En aval de Brahms, R. Strauss a marqué 1983. Hasard des programmations ou connivence de sensibilités ? Voici L'Elektra, reprise de 1980, à Marseille (26 mars), qui aligne trois monstres sacrés, Astrid Varnay, Leonie Rysanek et Bérit Lindhom. À Paris, le 10 juin, la version concert de Salomé (direction Michel Plasson) est très applaudie, mais plus réussies seront les représentations de La femme silencieuse (Opéra de Lyon, fin juin), d'Ariane à Naxos, salle Favart (mise en scène J.-L. Martinoty et direction Jeffrey Tate). Le festival de Glyndebourne programme le très ingénieux Intermezzo, où brille Felicity Lott, l'un des noms les plus prononcés au cours de 1983 (dans La veuve joyeuse, au TMP, dans Louise, en janvier, à Bruxelles notamment).

En amont du Viennois d'adoption que fut Brahms, un autre Viennois de génie, Mozart : Barenboïm et Ponnelle réalisent un beau Cosi fan tutte (Paris, 16 juin) ; Aix-en-Provence découvre pour la première fois en France Mitridate, Idoménée triomphe à Glyndebourne — sous la baguette du chef d'orchestre néerlandais Bernard Haitink et, un mois durant, les marionnettes de Salzbourg ravissent au Ranelagh.

Salzbourg, Salzbourg, rien de très neuf de ce côté-ci, mais quelle merveilleuse initiative d'avoir invité la soprano américaine Teresa Stich-Randall à Aix (juillet) : dès 1953, elle s'était affirmée comme une incomparable mozartienne. Après avoir évoqué Mozart, rendons hommage à Gluck, très méconnu. Le 14 février, Cecilia Gasda chante à la Scala Les pèlerins de La Mecque. C'est un succès. La nouvelle marque de disques Orfeo associe Jessye Norman et Nicolaï Gedda dans un passionnant Alceste ; Alceste prévu en 1984 à Genève par P. Luigi Pizzi tandis qu'à Paris et à Lyon on découvrira Iphigénie en Tauride. Va-t-on vers un retour de Gluck ?

Anniversaires

Chefs d'orchestre et solistes en tournées, anniversaires en tous genres se sont succédé. Il y a dix ans disparaissait Otto Klemperer, il y a cent ans naissait Ernest Ansermet (Lyon s'en est souvenu avec l'Orchestre de la Suisse romande le 14 novembre), Karajan fête ses soixante-quinze ans et la Philharmonie de Berlin ces cent ans (précieux coffret de disques Deutsche Grammophon), Georg Solti dirige à Paris (février, avec l'Orchestre philharmonique de Londres), mais également Dutoit, Sinopoli, Kubelik, Z. Mehta (septembre, à la tête de l'Orchestre philharmonique d'Israël) ; le jeune Jeffrey Tate électrise Les noces de Figaro de Mozart à Genève (février), on le réentend à Paris en juin dans Ariane à Naxos. Du côté des pianistes, la musique fête deux octogénaires, Rudolf Serkin et Claudio Arrau (ce dernier à l'Opéra de Paris, le 5 juin) et intronise une vedette en pleine ascension, le jeune Yougoslave Ivo Pogorelich (19 avril, Champs-Élysées), et Friedrich Gulda fait un come-back remarqué à Pleyel (26 octobre).

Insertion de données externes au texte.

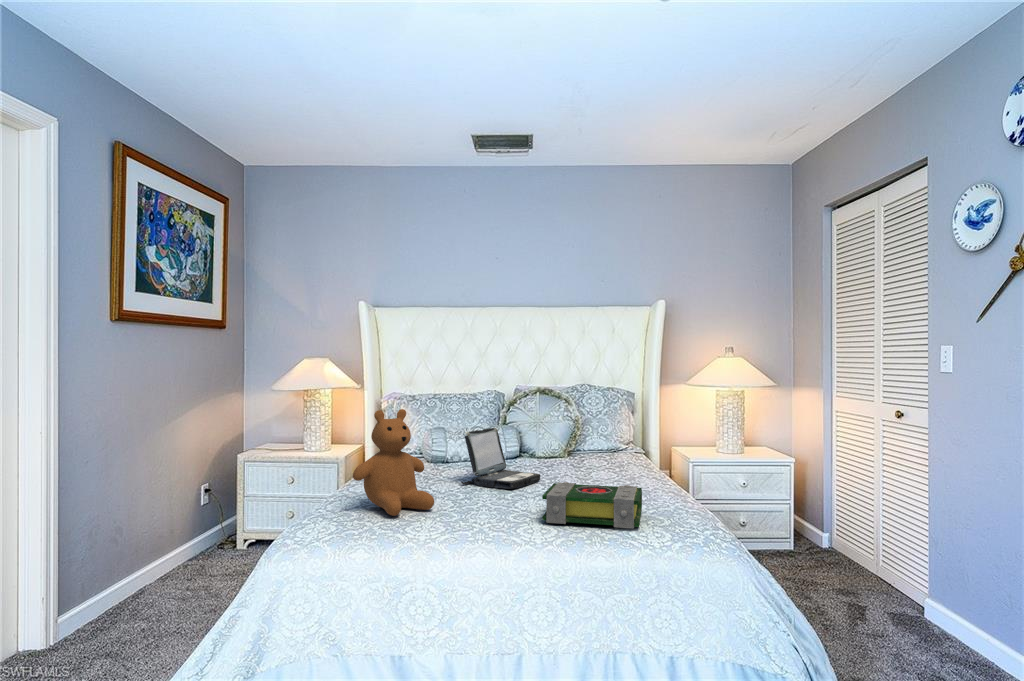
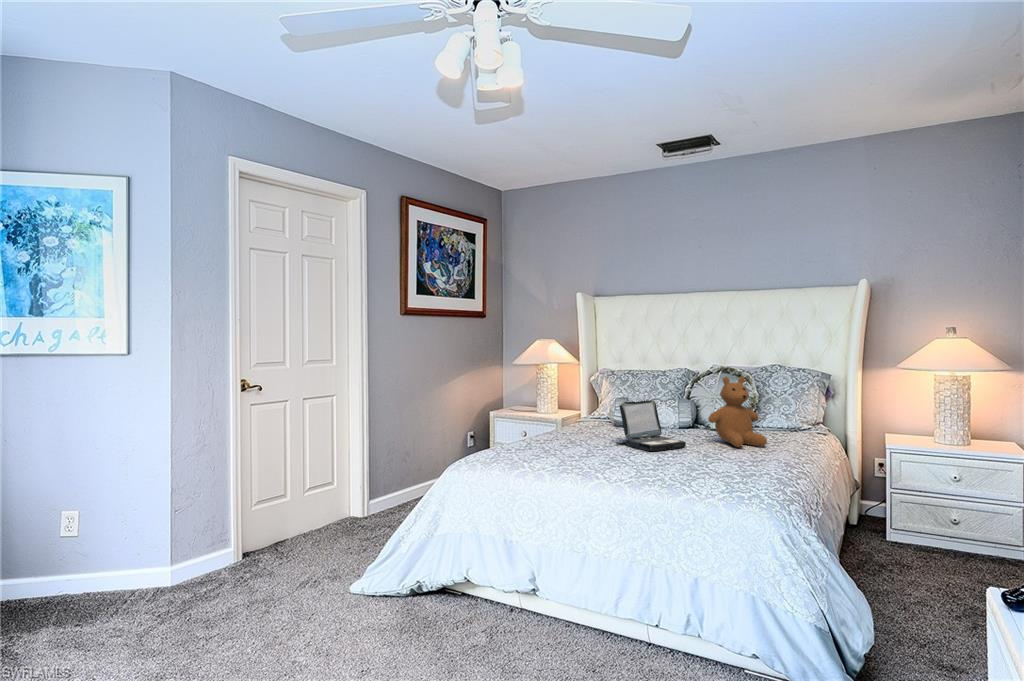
teddy bear: present [353,409,434,516] -> present [708,376,767,447]
book: present [542,482,642,529] -> none [641,447,742,489]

Musique légère et contemporaine

La veuve joyeuse poursuit sa belle carrière au TMP jusqu'à la mi-février 1983. Malgré I. Cotrubas, La chauve-souris de Johann Strauss, dans une mise en scène de Richard Foreman, déçoit au Palais Garnier (février). P. Danais et J.-C. Pennetier, en revanche, réussissent l'opération de la Péniche-Opéra. Mais c'est surtout Offenbach qui triomphe avec La belle Hélène croquée par Jérôme Savary (salle Favart, avril) et trois petits actes pétillants : Il signor Fagotto (La Potinière, à partir de juin), Un mari à la porte (Essaïon, juillet), Apothicaire et perruquier (Théâtre de Dix-Heures, juillet).

Offenbach attire par son charme « bien de chez nous ». Sur un plan plus sérieux, Berlioz, autre Français, est désormais au rendez-vous de Lyon chaque année (en 1983 avec La damnation de Faust). Berlioz inaugure une nouvelle saison, dont Messiaen est le héros, où voix et musique contemporaine s'épousent. On en retrouve les traces l'année durant, année qui aurait dû fêter... le centenaire de la naissance d'Edgar Varèse, l'un des principaux novateurs du siècle. Marginal, Varèse l'a été sa vie durant, mort il le demeure en dépit de l'hommage du premier festival Musica 83 (Strasbourg) et de la publication de ses Écrits (Bourgois).